President Barack Obama's fellow Democrats in the Senate on Wednesday won passage of a bill to renew tax cuts for tens of millions of Americans while letting some rates rise for the wealthiest, in a symbolic vote.

The legislation, certain to be rejected by the Republican-controlled House of Representatives, lets Democrats claim in advance of the November 6 elections that they passed tax cuts for most Americans only to be stymied by Republicans.

"We're in the middle of a partisan war all wound up in the crucible of an election year for president," Democratic Senator Bill Nelson said.

The Senate rejected a Republican alternative with the help of at least two Republicans. That bill would have extended the lower rates for all income levels including earnings above the $250,000 threshold.

House Republicans will advance their own symbolic bill next week extending the lower rates for all income levels. Neither bill is expected to become law.

The real movement on U.S. tax policy likely will play out in the weeks after the elections and before the scheduled December 31 expiration of tax cuts signed by former President George W. Bush.

The Democratic legislation advances Obama's re-election theme that the nation's fiscal and economic woes should be healed with more sacrifice by the wealthy - those making more than $250,000 in adjusted income a year.

Democrats and Republicans have jousted all year over the idea, with Republicans arguing it would choke off job growth at a time of high unemployment.

Senate Majority Leader Harry Reid, a Democrat, argued, "The majority of Americans ... agree taxes should remain low for the middle class and the top 2 percent should pay their fair share to reduce the deficit."

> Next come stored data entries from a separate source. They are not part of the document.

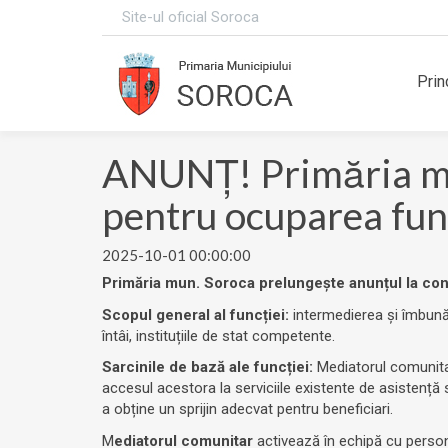
Site-ul oficial Soroca
Prin
ANUNȚ! Primăria mun
pentru ocuparea fun
2025-10-01 00:00:00
Primăria mun. Soroca prelungește anunțul la co
Scopul general al funcției:
intermedierea și îmbunătă
întâi, instituțiile de stat competente.
Sarcinile de bază ale funcției:
Mediatorul comunitar
accesul acestora la serviciile existente de asistență 
a obține un sprijin adecvat pentru beneficiari.
M
ediatorul comunitar
activează în echipă cu personal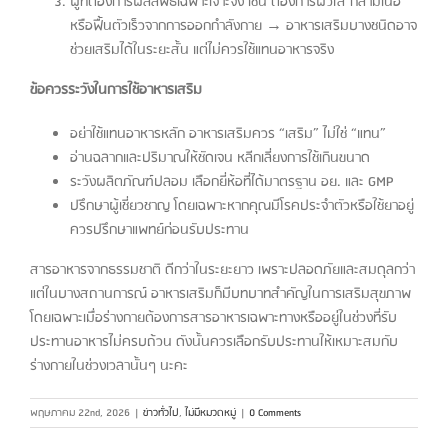
ผู้ที่ต้องการผลลัพธ์เฉพาะเจาะจง เช่น ต้องการผิวใส กล้ามเนื้อ
หรือฟื้นตัวเร็วจากการออกกำลังกาย → อาหารเสริมบางชนิดอาจ
ช่วยเสริมได้ในระยะสั้น แต่ไม่ควรใช้แทนอาหารจริง
ข้อควรระวังในการใช้อาหารเสริม
อย่าใช้แทนอาหารหลัก อาหารเสริมควร “เสริม” ไม่ใช่ “แทน”
อ่านฉลากและปริมาณให้ชัดเจน หลีกเลี่ยงการใช้เกินขนาด
ระวังผลิตภัณฑ์ปลอม เลือกยี่ห้อที่ได้มาตรฐาน อย. และ GMP
ปรึกษาผู้เชี่ยวชาญ โดยเฉพาะหากคุณมีโรคประจำตัวหรือใช้ยาอยู่
ควรปรึกษาแพทย์ก่อนรับประทาน
สารอาหารจากธรรมชาติ ดีกว่าในระยะยาว เพราะปลอดภัยและสมดุลกว่า
แต่ในบางสถานการณ์ อาหารเสริมก็มีบทบาทสำคัญในการเสริมสุขภาพ
โดยเฉพาะเมื่อร่างกายต้องการสารอาหารเฉพาะทางหรืออยู่ในช่วงที่รับ
ประทานอาหารไม่ครบถ้วน ดังนั้นควรเลือกรับประทานให้เหมาะสมกับ
ร่างกายในช่วงเวลานั้นๆ นะคะ
พฤษภาคม 22nd, 2026
|
ข่าวทั่วไป
,
ไม่มีหมวดหมู่
|
0 Comments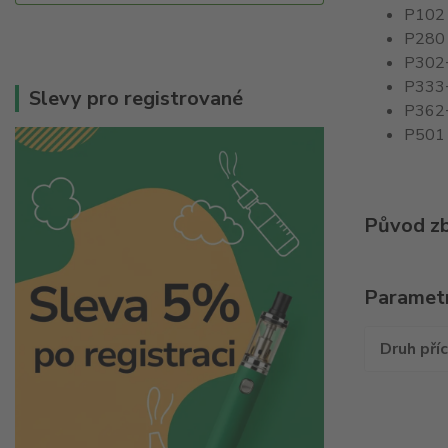
P102 
P280 P
P302+
P333+
Slevy pro registrované
P362+
P501 
Původ zb
Paramet
Druh pří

Under the Democrats' bill, the Bush tax cuts would be extended through 2013, except on some income of the highest earners.

Income beyond the $250,000 threshold would be taxed at either 36 percent or 39.6 percent. That would be up from the current 33 percent and 36 percent for the top two income groups.

The Democratic bill is estimated to raise about $50 billion a year at a time of federal budget deficits that have been topping $1 trillion annually.

But the Senate cannot under the U.S. Constitution originate a tax measure -- that can only be done in the House -- which means the House will "blue slip" the Senate bill, or kill it.

"Ordinarily, Republicans would do everything we can to keep a plan as damaging as the Democrats' plan from passing," Senate Minority Leader Mitch McConnell said. "The only reason we won't block it today," he added, "is that we know it doesn't pass constitutional muster and won't become law, because it didn't originate in the House."